November School Board Elections Attract Fewer Candidates

Quirk in filing deadlines or reluctance to share the ballot with partisan races?

When the Legislature last year allowed school elections to move to November, one of the worries was that people would be reluctant to run for the typically nonpartisan jobs on the same ballot as partisan races like the presidency.

Now that some early results are in, it looks as if a few of those fears may have been realized — although not to the degree expected. In fact, the slight dip may have more to do with a quirk in the filing deadlines than anything else.

Nearly 1,900 candidates filed by June 5 for the November races in a total of 468 districts, representing about 1.2 candidates for every open seat, according to the New Jersey School Boards Association.

That was down from a ratio of nearly 1.4 candidates for each open seat in 2011, when all 541 elections were held in April.
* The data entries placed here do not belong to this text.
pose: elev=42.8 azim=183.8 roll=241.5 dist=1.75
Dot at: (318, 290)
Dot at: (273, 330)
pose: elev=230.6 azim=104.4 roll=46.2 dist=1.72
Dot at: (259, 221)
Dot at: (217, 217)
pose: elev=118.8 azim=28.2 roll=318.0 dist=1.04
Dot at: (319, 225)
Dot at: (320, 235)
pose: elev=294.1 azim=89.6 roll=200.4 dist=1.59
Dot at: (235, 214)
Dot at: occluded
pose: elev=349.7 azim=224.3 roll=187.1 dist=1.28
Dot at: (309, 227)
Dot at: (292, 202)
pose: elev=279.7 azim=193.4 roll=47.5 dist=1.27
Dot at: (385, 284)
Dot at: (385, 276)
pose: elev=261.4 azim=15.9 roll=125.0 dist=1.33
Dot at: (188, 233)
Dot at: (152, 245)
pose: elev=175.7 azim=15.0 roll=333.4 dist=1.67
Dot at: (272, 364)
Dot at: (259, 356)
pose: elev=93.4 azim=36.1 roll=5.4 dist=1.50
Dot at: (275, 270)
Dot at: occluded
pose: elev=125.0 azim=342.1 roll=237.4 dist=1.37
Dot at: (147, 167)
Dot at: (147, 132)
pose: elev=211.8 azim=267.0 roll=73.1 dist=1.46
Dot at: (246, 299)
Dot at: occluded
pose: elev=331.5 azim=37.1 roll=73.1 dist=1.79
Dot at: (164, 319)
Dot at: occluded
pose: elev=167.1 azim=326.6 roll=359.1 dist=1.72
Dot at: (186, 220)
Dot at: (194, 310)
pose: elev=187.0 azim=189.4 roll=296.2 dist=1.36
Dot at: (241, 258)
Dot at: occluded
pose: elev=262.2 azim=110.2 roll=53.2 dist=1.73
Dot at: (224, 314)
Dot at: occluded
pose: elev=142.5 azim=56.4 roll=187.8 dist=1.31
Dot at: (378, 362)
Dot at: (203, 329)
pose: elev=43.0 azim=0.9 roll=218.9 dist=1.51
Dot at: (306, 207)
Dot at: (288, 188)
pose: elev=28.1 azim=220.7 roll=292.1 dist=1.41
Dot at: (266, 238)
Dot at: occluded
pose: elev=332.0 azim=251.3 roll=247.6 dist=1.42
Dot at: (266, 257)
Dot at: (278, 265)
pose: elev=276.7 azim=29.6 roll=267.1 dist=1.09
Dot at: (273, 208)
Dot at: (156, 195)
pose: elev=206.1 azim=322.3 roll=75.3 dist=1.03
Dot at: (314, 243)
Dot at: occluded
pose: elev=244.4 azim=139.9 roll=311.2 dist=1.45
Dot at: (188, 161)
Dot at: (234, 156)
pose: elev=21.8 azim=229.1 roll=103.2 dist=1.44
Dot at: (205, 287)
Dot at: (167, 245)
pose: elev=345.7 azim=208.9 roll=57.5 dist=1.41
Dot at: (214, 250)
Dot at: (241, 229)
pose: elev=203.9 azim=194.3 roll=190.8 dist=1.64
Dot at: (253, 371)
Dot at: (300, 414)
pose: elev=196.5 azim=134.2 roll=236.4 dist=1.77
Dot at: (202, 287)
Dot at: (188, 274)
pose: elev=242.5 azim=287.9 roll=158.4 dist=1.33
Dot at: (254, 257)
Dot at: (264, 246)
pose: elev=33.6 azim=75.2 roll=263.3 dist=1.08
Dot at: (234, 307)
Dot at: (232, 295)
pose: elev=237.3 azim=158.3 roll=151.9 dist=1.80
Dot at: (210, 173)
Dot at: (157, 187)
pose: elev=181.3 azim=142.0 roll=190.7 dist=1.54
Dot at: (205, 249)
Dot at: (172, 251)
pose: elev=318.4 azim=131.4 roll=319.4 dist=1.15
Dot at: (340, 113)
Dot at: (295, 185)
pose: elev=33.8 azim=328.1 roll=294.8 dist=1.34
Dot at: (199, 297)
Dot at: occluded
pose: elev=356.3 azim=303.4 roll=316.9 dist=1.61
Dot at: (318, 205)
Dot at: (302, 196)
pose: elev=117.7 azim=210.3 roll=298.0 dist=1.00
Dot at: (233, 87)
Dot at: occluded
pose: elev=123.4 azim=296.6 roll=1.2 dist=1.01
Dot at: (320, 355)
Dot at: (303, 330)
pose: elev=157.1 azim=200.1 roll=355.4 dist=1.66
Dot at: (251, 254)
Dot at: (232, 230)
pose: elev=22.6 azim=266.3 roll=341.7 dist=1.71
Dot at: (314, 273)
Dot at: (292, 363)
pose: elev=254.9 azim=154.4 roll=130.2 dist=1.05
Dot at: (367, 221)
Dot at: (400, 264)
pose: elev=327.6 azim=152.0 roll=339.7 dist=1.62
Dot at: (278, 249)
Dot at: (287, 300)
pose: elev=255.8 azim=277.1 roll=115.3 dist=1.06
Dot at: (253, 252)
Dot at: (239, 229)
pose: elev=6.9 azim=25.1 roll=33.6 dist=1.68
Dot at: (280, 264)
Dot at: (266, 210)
About 70 districts held their elections in April this year, with roughly the same ratio of candidates to open seats.

“It was a minor downtick,” said Frank Belluscio, spokesman for the school boards association. “But that may be able to be addressed with a change in the deadline.”

What he’s referring to is this year’s early filing deadline for the school board races, coinciding with the state’s Democratic and Republican primaries that determined the ballots for the partisan elections in November.

“The decrease was probably more of a lack of awareness of the deadline, with it coming so far ahead of the election,” Belluscio said.

A bill is in the Legislature that would move the filing deadline for school boards up to the same date as nonpartisan municipal elections, 64 days before the general election date, or September 4 this year.

Sponsored by state Sen. Jim Whelan (D-Atlantic), the bill would go into effect the year after enacted, so it wouldn’t affect this year’s election. It has yet to move in the Legislature.

Still, it appears there will continue to be at least some competition for seats in November, and Belluscio said his association will next look at whether there has been a decline in incumbents seeking reelection. The association hopes to release a full breakdown for every town in the next week or two, he said.

There has been a decline in interest in serving on school boards over the past few years, although it has typically been slightly less than three candidates for every two seats. The last time there were 1.5 candidates for each open seat was 1997.

Some thought that moving the election to November could actually increase interest. That didn’t occur this year but it could be a possibility as people get used to the new date. Ironically, one of the reasons for the change to November was to increase voter interest. Turnout percentage typically runs in the low to mid-teens.

The new law’s impact on school board elections has gotten less attention than the law’s main impetus, which allowed districts shifting elections to November to be exempted from school budget votes, as long as they stayed within state tax caps.

A vast majority of districts jumped at the opportunity, making the traditional April votes — a century-old tradition in New Jersey — now more an exception than a rule.